Local Hiring Part Of Future For The Bay

Todays News

Special consideration will be given to hire local contractors for work on The Bay. A commitment to hire local and minority-owned businesses has been added to a contract for a permanent conservancy that will manage the public venue.

Bill Waddill, managing director for The Bay, says the Sarasota Bayfront Planning Organization has worked to include those requirements and other provisions at the request of Sarasota City Commissioners.

“We’ve had good discussions with the city,” he says. “Ultimately, we want something adopted that will be good policy.”

A master plan is in place and construction on the first phase for The Bay will start up next year. Negotiations over the structure of the conservancy, an independent entity that will manage and raise financial support for the facility, has taken longer than expected, but officials expect a contract to come together soon.

“Really, we are close,” Waddill says.

City Commissioner Jennifer Ahearn-Koch says it’s been important to city leadership to iron all details out in advance. The fact that a conservancy will exist has always been the plan, and continues to be the goal of talks.

“It’s all about us working and communicating together to make sure we do get it right from the start,” she says.

To that end, city officials have studied structures for conservancies all around the country. At the same time, experts suggest there is no optimal template to apply to every major public facility.

The Bay will include a major public park but also new performance venues overlooking Sarasota Bay. That brings structural issues different than either a foundation that supports a venue or a nonprofit managing a public park.

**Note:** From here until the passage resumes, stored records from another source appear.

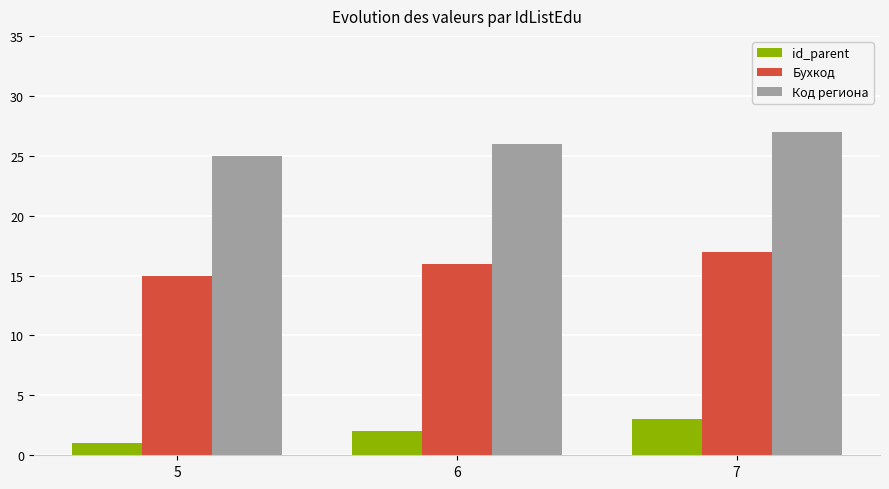

What is the difference between the highest and lowest values at 5?

24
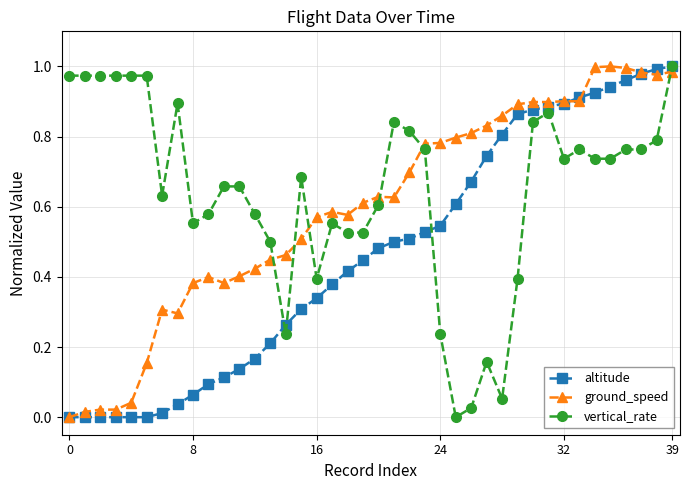

Which series has the largest total across all categories?

vertical_rate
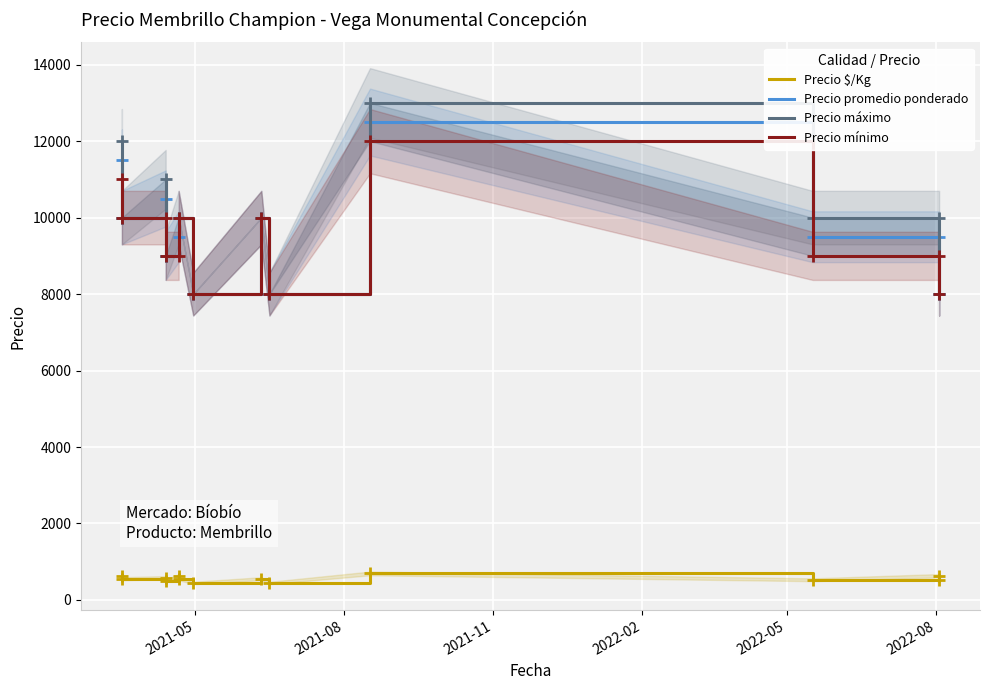

True or false: Precio promedio ponderado and Precio mínimo cross at least once.

False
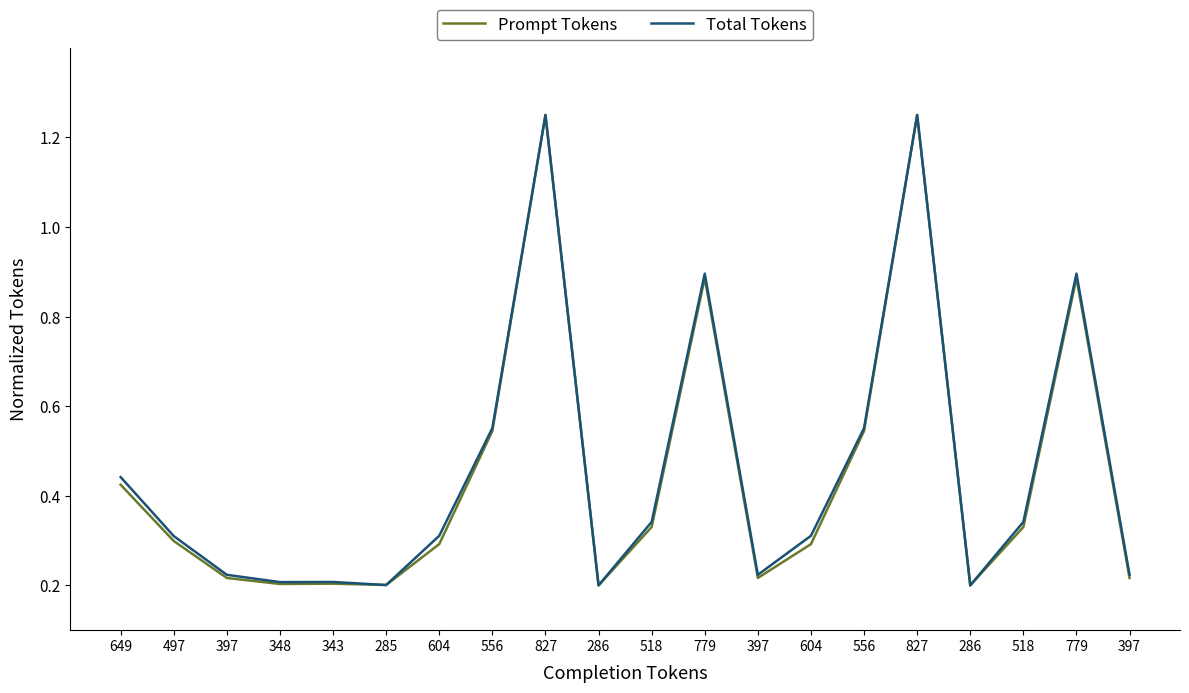

How many Prompt Tokens values are between 0 and 1?

18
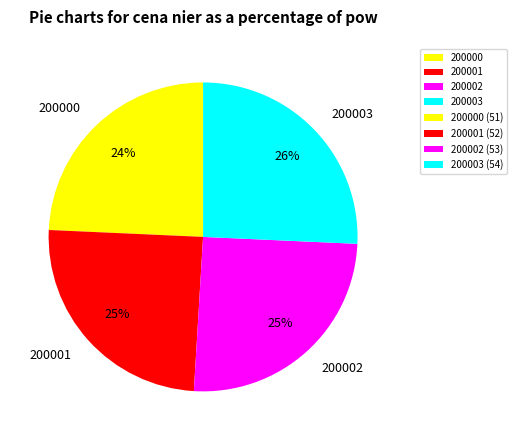

The 200002 slice represents 35% of the pie. True or false?

False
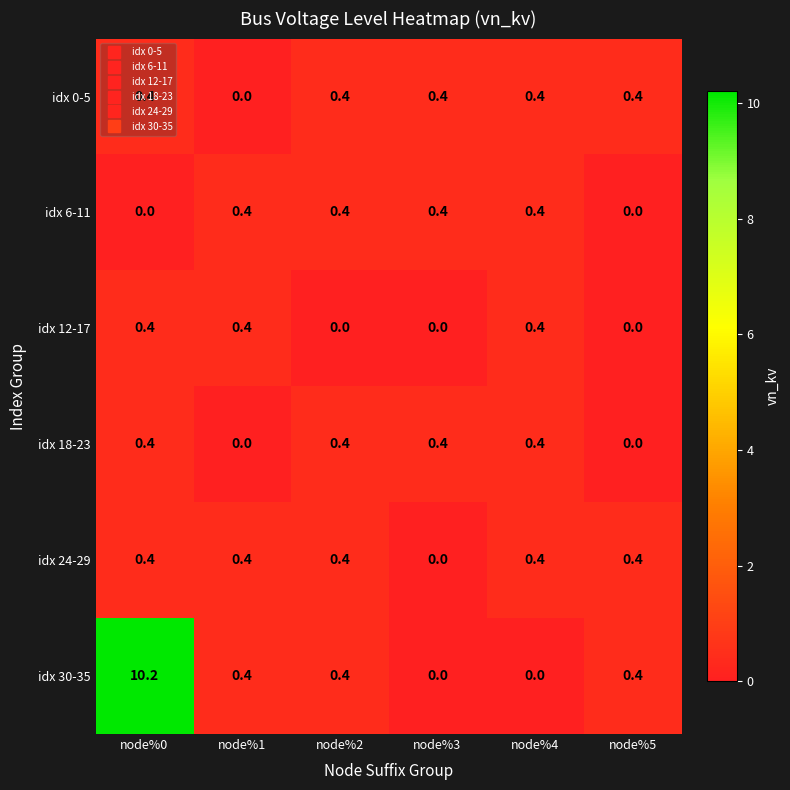

What is the sum of all idx 18-23 values?

1.6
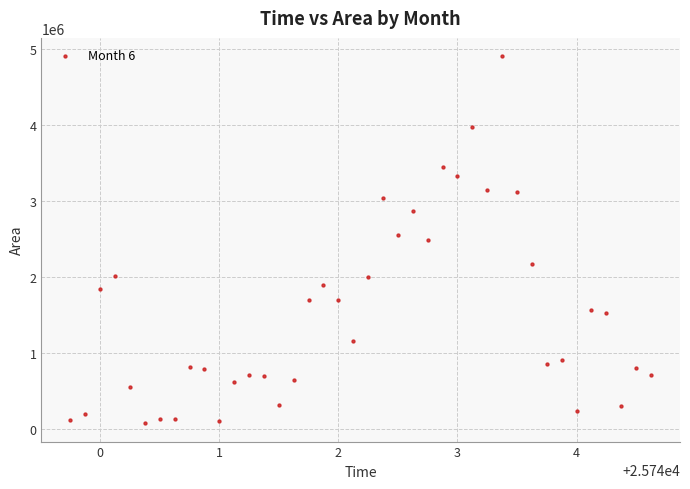

What is the range of Y values (max minus min)?

4831875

One issue important to Ahearn-Koch, she says, is that contract terms be set up that make clear the vast majority of the park remains accessible to the public. An early draft just promised a majority of the land. “So a majority means 50.1 percent, even though I think the meaning is 90 percent,” she says. “But words have meanings. Lawsuits are had over words.” It’s best to nail down a commitment to keep open a larger percent of the property, she says.

It’s details like that which led to multiple delays in a vote on a contract. Waddill hopes to secure city commission approval on April 15.